### PROBLEM
Your task is to filter the entries and copy every line containing the string "higher".

### RECORDED DATA
------------------------------------

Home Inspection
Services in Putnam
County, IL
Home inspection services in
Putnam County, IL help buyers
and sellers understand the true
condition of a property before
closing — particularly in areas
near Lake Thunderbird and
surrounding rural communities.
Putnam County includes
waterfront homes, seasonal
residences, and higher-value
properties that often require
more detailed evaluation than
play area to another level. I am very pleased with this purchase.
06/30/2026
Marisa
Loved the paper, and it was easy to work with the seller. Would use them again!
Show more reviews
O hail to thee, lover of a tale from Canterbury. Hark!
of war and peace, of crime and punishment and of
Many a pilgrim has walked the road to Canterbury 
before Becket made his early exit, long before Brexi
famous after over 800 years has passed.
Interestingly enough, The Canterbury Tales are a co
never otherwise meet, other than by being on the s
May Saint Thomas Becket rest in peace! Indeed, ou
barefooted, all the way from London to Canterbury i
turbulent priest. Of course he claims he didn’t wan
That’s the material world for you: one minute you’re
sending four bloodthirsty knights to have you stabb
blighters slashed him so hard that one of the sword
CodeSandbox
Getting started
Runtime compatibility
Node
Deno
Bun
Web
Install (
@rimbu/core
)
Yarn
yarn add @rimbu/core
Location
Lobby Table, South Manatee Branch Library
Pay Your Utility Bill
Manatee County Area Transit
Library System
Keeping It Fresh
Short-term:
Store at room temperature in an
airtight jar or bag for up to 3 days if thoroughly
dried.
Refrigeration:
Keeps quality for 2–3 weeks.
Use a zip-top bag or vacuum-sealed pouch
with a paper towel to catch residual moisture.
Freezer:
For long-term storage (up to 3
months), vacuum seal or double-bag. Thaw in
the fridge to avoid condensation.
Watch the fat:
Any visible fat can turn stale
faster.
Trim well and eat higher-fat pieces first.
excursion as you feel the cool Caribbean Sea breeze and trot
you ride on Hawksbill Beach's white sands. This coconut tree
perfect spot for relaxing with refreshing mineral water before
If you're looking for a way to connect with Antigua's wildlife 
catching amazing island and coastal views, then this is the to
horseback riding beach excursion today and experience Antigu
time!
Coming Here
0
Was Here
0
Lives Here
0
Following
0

------------------------------------

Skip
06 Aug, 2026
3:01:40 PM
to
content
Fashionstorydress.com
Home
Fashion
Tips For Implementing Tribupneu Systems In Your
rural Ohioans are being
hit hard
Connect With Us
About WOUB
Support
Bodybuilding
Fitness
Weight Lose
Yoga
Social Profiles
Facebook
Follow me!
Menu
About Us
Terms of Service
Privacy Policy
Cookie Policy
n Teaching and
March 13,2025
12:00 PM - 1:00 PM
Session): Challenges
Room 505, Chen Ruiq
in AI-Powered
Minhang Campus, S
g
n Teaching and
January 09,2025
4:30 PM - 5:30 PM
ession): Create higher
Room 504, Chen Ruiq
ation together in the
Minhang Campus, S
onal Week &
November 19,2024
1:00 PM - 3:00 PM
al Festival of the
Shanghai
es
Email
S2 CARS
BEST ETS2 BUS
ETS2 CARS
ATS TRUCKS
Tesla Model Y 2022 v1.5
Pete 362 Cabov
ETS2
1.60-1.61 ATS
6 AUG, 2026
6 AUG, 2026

------------------------------------

### RESULT BELOW
residences, and higher-value
Trim well and eat higher-fat pieces first.
ession): Create higher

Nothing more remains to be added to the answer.